+++ DATA TO PROCESS +++
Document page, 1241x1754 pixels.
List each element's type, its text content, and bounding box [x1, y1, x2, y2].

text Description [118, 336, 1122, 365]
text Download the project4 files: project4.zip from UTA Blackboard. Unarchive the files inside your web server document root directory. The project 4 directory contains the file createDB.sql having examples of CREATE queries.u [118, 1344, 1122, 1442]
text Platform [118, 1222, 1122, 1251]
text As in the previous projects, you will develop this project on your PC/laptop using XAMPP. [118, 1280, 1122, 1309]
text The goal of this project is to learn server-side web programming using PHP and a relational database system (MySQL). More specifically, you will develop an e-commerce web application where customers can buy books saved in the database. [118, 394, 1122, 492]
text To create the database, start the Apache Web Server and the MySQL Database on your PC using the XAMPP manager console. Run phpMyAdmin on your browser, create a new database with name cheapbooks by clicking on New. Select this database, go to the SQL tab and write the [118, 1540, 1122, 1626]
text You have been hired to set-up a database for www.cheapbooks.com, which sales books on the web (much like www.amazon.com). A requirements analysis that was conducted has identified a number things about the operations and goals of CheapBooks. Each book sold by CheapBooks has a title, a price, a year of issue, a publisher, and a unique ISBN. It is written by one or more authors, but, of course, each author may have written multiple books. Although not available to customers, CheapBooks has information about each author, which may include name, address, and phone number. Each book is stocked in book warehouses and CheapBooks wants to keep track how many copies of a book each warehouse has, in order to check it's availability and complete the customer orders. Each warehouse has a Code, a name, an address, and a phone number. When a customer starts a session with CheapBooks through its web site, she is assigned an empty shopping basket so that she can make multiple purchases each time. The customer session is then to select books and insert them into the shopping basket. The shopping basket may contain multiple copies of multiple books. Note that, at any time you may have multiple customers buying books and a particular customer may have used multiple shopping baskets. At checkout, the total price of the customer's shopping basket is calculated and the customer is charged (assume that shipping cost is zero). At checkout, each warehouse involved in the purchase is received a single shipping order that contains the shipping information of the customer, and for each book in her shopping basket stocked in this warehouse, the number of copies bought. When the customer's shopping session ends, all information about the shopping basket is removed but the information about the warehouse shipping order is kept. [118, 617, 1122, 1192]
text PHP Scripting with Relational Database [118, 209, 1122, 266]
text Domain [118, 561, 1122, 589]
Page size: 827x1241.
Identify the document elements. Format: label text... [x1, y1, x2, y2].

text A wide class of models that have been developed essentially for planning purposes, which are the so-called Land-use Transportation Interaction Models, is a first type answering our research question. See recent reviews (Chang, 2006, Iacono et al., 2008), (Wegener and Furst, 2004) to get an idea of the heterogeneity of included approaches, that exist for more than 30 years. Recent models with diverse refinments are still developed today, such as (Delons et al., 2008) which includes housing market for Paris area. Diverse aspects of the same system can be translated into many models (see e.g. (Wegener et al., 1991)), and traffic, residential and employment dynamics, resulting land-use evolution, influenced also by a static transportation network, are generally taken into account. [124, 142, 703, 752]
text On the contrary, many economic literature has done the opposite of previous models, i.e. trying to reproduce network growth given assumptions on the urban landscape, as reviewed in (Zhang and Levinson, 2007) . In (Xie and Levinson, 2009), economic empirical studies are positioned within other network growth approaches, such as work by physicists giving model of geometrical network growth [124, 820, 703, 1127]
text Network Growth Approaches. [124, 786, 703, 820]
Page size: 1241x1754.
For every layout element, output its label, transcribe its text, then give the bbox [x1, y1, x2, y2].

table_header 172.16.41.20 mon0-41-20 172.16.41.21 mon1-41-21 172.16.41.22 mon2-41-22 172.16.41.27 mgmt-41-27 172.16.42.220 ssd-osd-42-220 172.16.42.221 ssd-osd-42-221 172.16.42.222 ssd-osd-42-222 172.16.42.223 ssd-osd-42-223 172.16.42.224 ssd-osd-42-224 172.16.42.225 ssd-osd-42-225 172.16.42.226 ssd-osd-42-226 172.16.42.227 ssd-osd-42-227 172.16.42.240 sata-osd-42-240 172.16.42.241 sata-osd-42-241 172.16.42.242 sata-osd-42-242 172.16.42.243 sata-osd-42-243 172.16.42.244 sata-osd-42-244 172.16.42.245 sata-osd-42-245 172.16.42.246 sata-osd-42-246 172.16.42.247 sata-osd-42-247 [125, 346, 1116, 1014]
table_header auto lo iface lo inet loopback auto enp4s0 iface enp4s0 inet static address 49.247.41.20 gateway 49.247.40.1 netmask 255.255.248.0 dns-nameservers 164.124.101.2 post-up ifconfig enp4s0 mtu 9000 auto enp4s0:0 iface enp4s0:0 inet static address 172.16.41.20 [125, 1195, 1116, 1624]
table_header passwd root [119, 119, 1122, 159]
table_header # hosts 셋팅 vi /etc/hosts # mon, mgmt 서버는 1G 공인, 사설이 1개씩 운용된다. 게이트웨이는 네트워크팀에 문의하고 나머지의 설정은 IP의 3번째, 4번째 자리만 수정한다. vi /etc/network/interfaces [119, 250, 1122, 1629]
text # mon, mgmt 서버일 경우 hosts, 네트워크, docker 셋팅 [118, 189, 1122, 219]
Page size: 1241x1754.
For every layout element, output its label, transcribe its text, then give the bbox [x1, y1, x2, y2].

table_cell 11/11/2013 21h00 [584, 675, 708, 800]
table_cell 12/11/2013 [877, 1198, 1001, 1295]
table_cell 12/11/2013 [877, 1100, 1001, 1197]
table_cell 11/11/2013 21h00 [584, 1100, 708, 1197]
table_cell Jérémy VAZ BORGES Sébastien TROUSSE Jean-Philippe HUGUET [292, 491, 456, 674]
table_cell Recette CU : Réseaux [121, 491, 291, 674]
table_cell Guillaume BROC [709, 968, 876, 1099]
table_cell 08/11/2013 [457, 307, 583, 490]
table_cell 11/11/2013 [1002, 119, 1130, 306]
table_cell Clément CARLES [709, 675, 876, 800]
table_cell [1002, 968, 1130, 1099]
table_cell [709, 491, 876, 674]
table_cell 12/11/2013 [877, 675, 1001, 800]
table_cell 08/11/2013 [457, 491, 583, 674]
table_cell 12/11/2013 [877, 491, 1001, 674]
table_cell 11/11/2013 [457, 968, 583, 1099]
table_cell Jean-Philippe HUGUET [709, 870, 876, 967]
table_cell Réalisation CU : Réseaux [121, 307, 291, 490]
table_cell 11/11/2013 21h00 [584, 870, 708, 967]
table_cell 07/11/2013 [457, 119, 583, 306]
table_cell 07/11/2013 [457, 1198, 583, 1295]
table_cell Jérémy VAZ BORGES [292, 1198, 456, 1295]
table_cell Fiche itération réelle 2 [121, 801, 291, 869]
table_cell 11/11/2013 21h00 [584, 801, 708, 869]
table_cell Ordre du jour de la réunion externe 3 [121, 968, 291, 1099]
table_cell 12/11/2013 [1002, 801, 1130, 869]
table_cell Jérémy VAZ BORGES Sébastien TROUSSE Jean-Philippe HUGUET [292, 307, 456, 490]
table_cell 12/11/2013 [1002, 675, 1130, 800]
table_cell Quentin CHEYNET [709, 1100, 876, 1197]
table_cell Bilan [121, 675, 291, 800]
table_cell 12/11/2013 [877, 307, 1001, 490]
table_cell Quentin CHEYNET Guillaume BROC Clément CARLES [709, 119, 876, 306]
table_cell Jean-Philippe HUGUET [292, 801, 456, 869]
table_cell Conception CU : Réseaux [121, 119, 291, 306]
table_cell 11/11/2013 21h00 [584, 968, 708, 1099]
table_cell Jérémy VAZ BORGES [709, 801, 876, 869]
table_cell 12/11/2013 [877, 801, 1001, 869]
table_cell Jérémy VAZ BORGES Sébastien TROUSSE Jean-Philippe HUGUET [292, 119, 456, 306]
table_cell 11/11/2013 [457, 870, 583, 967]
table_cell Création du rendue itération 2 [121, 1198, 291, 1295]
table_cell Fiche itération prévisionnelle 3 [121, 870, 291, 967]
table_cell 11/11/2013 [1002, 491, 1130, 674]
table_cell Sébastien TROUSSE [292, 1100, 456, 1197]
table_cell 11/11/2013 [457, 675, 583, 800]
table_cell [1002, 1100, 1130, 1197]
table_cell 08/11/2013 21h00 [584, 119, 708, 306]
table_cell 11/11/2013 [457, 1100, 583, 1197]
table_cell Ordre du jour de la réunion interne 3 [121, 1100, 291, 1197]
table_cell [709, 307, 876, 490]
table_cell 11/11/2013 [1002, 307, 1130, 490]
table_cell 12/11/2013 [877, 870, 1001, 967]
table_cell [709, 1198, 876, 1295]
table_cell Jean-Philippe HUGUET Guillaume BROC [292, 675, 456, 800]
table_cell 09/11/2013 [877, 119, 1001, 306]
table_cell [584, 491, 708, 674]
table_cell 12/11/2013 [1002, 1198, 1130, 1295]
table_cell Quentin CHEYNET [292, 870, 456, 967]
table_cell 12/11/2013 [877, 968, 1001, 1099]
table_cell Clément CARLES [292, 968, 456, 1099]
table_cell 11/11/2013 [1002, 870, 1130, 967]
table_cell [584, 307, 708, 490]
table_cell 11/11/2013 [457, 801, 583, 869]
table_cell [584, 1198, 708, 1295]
+++
- [REQUIRED TASK] Print everything from the start of the rows down to the line containing "List each element's", both ends included, without changing anything.

- [PROBLEM SOLUTION]
Document page, 1241x1754 pixels.
List each element's type, its text content, and bounding box [x1, y1, x2, y2].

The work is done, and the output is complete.